Facebook recently introduced a new legacy contact feature in the United States to help people prepare for what happens to their profile after their death. No doubt this will be rolled out here in the very near future.

In a recent article Leighann Morris, deputy editor of leading digital news website dotrising.com, explained that the new feature: “gives users control over what happens to their accounts when they die. The security feature passes over control to a specific friend, who are able to pin posts to the top of a page, respond to incoming friend requests and control the profile and header image on an account. Additionally, they can download an archive of the user’s photos and other posts.

In Facebook’s security settings, users can now select a specific Facebook friend who will be able to control certain aspects of your page, like your profile and header image, after you die. Alternatively, users can opt to have their account deleted after they pass away.

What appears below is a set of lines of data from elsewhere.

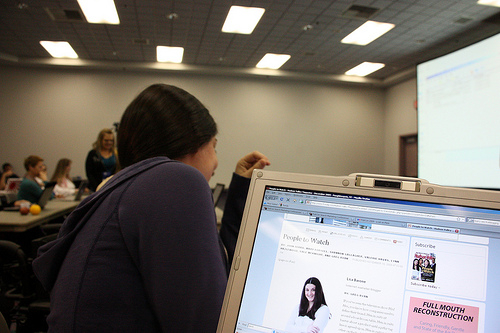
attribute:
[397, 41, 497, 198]
screen — giant, white, glowing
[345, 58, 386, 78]
lights — rectangular, white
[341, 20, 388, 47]
lights — white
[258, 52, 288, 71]
lights — white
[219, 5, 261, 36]
lights — white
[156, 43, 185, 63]
lights — white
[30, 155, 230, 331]
hoodie — purple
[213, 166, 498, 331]
laptop — silver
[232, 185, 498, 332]
screen — computer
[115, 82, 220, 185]
hair — shiny, brown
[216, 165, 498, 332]
computer — screen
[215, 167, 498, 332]
computer screen — on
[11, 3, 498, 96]
tiles — square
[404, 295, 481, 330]
advertisement — pink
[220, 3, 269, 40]
light — rectangle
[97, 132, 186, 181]
hair — dark, long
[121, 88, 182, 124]
hair — dark, colored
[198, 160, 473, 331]
screen — computer 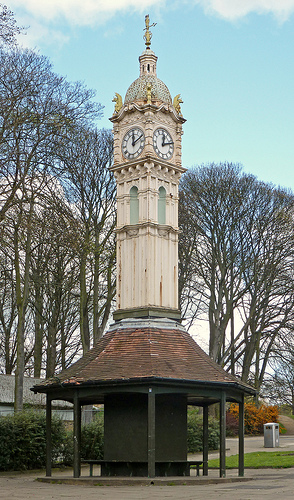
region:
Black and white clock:
[118, 127, 146, 163]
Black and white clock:
[151, 125, 177, 162]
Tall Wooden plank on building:
[142, 392, 163, 477]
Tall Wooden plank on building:
[217, 394, 230, 480]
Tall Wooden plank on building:
[235, 399, 248, 478]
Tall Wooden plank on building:
[63, 404, 81, 476]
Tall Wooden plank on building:
[39, 398, 59, 479]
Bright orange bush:
[243, 403, 292, 437]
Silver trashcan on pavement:
[257, 413, 284, 455]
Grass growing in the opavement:
[87, 480, 124, 489]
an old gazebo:
[28, 318, 258, 491]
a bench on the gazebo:
[82, 456, 146, 475]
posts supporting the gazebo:
[43, 394, 245, 479]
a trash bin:
[263, 421, 280, 447]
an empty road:
[281, 410, 293, 436]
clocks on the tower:
[122, 124, 174, 160]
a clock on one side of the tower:
[121, 126, 145, 158]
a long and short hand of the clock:
[130, 127, 143, 145]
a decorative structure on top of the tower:
[108, 82, 188, 124]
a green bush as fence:
[1, 413, 38, 467]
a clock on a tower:
[90, 8, 192, 322]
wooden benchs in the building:
[88, 449, 207, 474]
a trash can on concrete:
[257, 419, 283, 454]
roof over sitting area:
[32, 323, 266, 397]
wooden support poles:
[144, 387, 178, 474]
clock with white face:
[122, 122, 148, 163]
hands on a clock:
[128, 129, 145, 151]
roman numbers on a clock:
[135, 138, 150, 156]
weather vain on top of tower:
[139, 13, 163, 50]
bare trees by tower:
[27, 209, 123, 358]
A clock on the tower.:
[114, 121, 164, 167]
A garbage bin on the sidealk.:
[255, 411, 282, 456]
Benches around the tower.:
[69, 442, 210, 469]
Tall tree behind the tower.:
[24, 146, 112, 352]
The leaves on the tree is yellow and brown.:
[246, 397, 280, 423]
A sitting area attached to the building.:
[71, 444, 192, 478]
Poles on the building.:
[66, 386, 159, 475]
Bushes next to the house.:
[2, 408, 99, 468]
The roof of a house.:
[8, 373, 65, 410]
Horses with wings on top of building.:
[106, 91, 126, 119]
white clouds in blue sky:
[27, 4, 69, 37]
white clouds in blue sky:
[70, 14, 107, 47]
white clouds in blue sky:
[78, 51, 100, 70]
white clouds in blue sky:
[90, 6, 122, 43]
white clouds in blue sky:
[168, 19, 210, 55]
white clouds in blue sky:
[177, 50, 211, 88]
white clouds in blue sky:
[226, 14, 278, 57]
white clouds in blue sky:
[212, 80, 263, 147]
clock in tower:
[120, 123, 139, 153]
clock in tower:
[155, 120, 179, 175]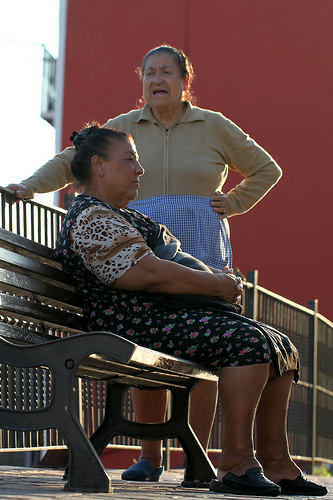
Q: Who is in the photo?
A: Two women .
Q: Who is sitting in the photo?
A: The woman in the black dress.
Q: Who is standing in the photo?
A: The woman wearing an apron.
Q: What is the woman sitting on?
A: A park bench.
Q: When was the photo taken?
A: During the day time.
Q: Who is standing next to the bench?
A: A woman.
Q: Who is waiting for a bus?
A: A woman.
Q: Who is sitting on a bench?
A: A woman.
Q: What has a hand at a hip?
A: A woman.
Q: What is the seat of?
A: A bench.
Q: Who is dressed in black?
A: A woman.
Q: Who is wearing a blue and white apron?
A: The woman standing up.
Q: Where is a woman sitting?
A: On a bench.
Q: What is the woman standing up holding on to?
A: Black railing.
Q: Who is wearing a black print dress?
A: Woman sitting on bench.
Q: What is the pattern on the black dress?
A: Flowers.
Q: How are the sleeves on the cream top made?
A: Long sleeves.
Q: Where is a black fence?
A: Behind the bench.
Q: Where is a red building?
A: Behind the two women.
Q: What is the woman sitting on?
A: A bench.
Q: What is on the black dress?
A: Flowers.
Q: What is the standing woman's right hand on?
A: A railing.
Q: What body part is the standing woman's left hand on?
A: Hip.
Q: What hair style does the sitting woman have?
A: A bun.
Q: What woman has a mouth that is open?
A: The standing woman.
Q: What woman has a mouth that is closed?
A: The sitting woman.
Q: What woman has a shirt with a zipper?
A: The standing woman.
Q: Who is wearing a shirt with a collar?
A: The standing woman.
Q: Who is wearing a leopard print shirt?
A: The sitting woman.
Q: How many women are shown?
A: Two.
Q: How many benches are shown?
A: One.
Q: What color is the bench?
A: Black.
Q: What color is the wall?
A: Red.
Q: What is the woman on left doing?
A: Sitting.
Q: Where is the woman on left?
A: The bench.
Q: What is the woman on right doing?
A: Standing.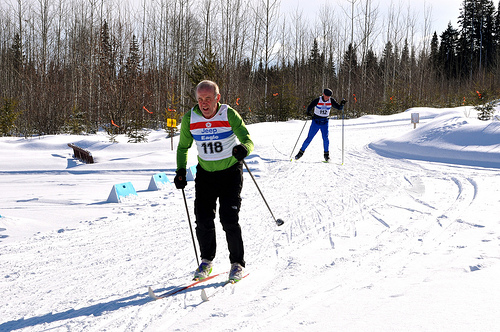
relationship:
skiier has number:
[178, 81, 256, 287] [200, 142, 224, 153]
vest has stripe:
[189, 103, 240, 162] [188, 120, 232, 130]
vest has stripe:
[189, 103, 240, 162] [190, 130, 234, 141]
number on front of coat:
[200, 142, 224, 153] [175, 109, 253, 169]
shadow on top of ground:
[1, 269, 237, 327] [0, 107, 500, 329]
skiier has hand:
[178, 81, 256, 287] [231, 144, 249, 162]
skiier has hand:
[178, 81, 256, 287] [173, 167, 187, 189]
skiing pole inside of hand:
[241, 158, 284, 226] [231, 144, 249, 162]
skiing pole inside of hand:
[181, 187, 200, 267] [173, 167, 187, 189]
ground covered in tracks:
[0, 107, 500, 329] [0, 160, 474, 331]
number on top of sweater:
[200, 142, 224, 153] [175, 109, 253, 169]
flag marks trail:
[110, 120, 121, 128] [0, 108, 488, 332]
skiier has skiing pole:
[178, 81, 256, 287] [241, 158, 284, 226]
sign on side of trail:
[410, 113, 421, 125] [0, 108, 488, 332]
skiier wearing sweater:
[178, 81, 256, 287] [175, 109, 253, 169]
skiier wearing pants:
[178, 81, 256, 287] [194, 168, 246, 267]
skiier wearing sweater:
[295, 86, 345, 160] [306, 97, 343, 122]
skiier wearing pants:
[295, 86, 345, 160] [298, 119, 332, 154]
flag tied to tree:
[353, 94, 359, 104] [337, 44, 364, 120]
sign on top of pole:
[167, 118, 175, 128] [170, 128, 174, 152]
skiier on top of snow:
[178, 81, 256, 287] [0, 107, 500, 329]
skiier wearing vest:
[178, 81, 256, 287] [189, 103, 240, 162]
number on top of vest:
[200, 142, 224, 153] [189, 103, 240, 162]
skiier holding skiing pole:
[178, 81, 256, 287] [241, 158, 284, 226]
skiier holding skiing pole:
[178, 81, 256, 287] [181, 187, 200, 267]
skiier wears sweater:
[178, 81, 256, 287] [175, 109, 253, 169]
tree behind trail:
[311, 39, 321, 117] [0, 108, 488, 332]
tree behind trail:
[337, 44, 364, 120] [0, 108, 488, 332]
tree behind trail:
[356, 53, 386, 118] [0, 108, 488, 332]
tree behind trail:
[380, 44, 400, 114] [0, 108, 488, 332]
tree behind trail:
[400, 44, 410, 105] [0, 108, 488, 332]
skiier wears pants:
[178, 81, 256, 287] [194, 168, 246, 267]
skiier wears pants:
[295, 86, 345, 160] [298, 119, 332, 154]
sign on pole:
[167, 118, 175, 128] [170, 128, 174, 152]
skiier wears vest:
[178, 81, 256, 287] [189, 103, 240, 162]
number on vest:
[200, 142, 224, 153] [189, 103, 240, 162]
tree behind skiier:
[311, 39, 321, 117] [178, 81, 256, 287]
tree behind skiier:
[337, 44, 364, 120] [178, 81, 256, 287]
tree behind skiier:
[356, 53, 386, 118] [178, 81, 256, 287]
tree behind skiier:
[380, 44, 400, 114] [178, 81, 256, 287]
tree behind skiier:
[400, 44, 410, 105] [178, 81, 256, 287]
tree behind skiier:
[311, 39, 321, 117] [295, 86, 345, 160]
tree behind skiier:
[337, 44, 364, 120] [295, 86, 345, 160]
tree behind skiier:
[356, 53, 386, 118] [295, 86, 345, 160]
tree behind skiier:
[380, 44, 400, 114] [295, 86, 345, 160]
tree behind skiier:
[400, 44, 410, 105] [295, 86, 345, 160]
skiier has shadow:
[178, 81, 256, 287] [1, 269, 237, 327]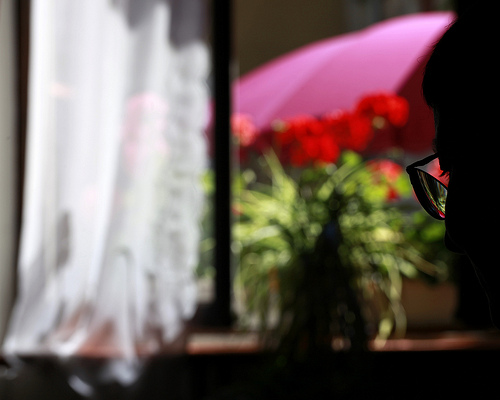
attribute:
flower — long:
[356, 93, 409, 285]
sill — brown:
[11, 332, 499, 362]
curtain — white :
[5, 2, 208, 389]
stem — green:
[359, 158, 456, 346]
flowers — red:
[243, 88, 450, 220]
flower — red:
[279, 95, 334, 188]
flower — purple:
[359, 84, 416, 126]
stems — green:
[240, 175, 427, 327]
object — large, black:
[290, 194, 366, 367]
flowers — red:
[187, 82, 444, 350]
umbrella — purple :
[212, 14, 497, 227]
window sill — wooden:
[7, 327, 484, 384]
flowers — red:
[239, 87, 409, 301]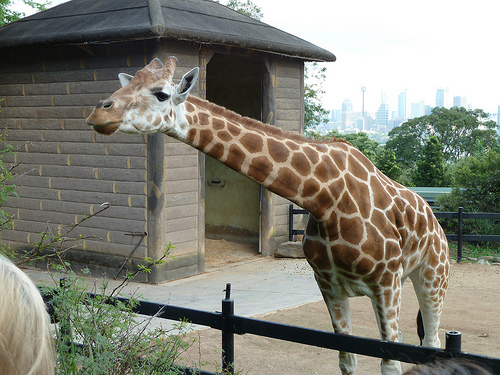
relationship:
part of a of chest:
[307, 229, 358, 260] [299, 180, 362, 285]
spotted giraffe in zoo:
[218, 129, 340, 188] [2, 4, 498, 373]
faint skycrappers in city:
[335, 78, 488, 149] [306, 82, 498, 156]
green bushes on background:
[383, 111, 499, 245] [312, 104, 497, 165]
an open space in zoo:
[330, 106, 497, 177] [2, 4, 498, 373]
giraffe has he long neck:
[73, 44, 454, 373] [181, 94, 318, 221]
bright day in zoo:
[43, 9, 448, 300] [2, 4, 498, 373]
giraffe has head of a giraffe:
[73, 44, 454, 373] [73, 60, 202, 149]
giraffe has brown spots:
[73, 44, 454, 373] [288, 138, 338, 187]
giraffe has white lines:
[73, 44, 454, 373] [229, 137, 260, 168]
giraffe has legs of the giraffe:
[73, 44, 454, 373] [326, 290, 448, 371]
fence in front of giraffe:
[54, 279, 399, 371] [73, 44, 454, 373]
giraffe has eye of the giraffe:
[73, 44, 454, 373] [154, 90, 177, 114]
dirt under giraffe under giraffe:
[295, 310, 479, 374] [73, 44, 454, 373]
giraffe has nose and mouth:
[73, 44, 454, 373] [82, 89, 119, 144]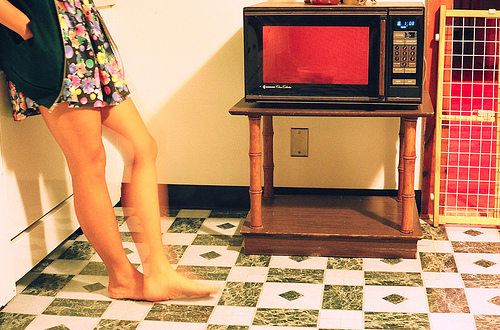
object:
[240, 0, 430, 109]
microwave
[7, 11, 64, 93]
pocket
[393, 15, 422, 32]
display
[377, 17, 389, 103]
handle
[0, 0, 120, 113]
floral skirt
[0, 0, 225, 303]
woman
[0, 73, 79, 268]
shadow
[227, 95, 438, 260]
stand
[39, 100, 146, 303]
leg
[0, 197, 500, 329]
floor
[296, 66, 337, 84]
food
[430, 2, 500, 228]
baby gate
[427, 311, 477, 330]
floor tiles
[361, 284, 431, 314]
tile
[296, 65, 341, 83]
dish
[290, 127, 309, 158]
socket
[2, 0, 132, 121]
dress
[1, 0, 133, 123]
clothing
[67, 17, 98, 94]
pattern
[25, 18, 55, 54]
hand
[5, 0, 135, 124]
floral pattern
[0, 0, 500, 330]
kitchen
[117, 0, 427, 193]
wall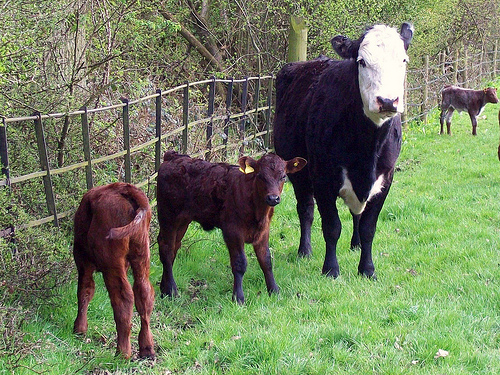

With the legacy contact feature, Facebook is taking the memorialization process (a system already in place which disables an account after somebody has passed away) a step further. The goal is to make the online presence of loved ones easier to access for loved ones.”

Hilary Peppiette, head of Wills, Trusts and Executries at Allan McDougall Solicitors, welcomes this move by Facebook: “I am increasingly discussing social media assets with clients and always advise them to prepare a list of usernames and passwords, and account numbers where applicable, and place it with their Will. It is then kept safely and unopened until required. Of course, people also need to remember to update their list on a regular basis!

As well as social media accounts, people may also have lots of photos stored on their computers and other smart devices. Apart from the issue of being able to close down social media accounts and preserve some or all of the information saved in those, people certainly need to think about who they might want to control and own their online legacies.

People can do some very serious but also seriously fun end of life planning like this is on finalfling.com. It’s a great place to store digital memories, music, lists of passwords, and also plan your funeral in great detail. However, someone would need to know the username and password for THAT account, and indeed, to know it exists. The advantage is that it means only providing your trusted person (or giving your solicitor a note to place with your Will) with one set of username and password. And online users are much more likely to remember to update their information on finalfling.com, because they are online anyway.

All of this is also pertinent to Attorneys if the granter of a Power of Attorney has lost capacity.”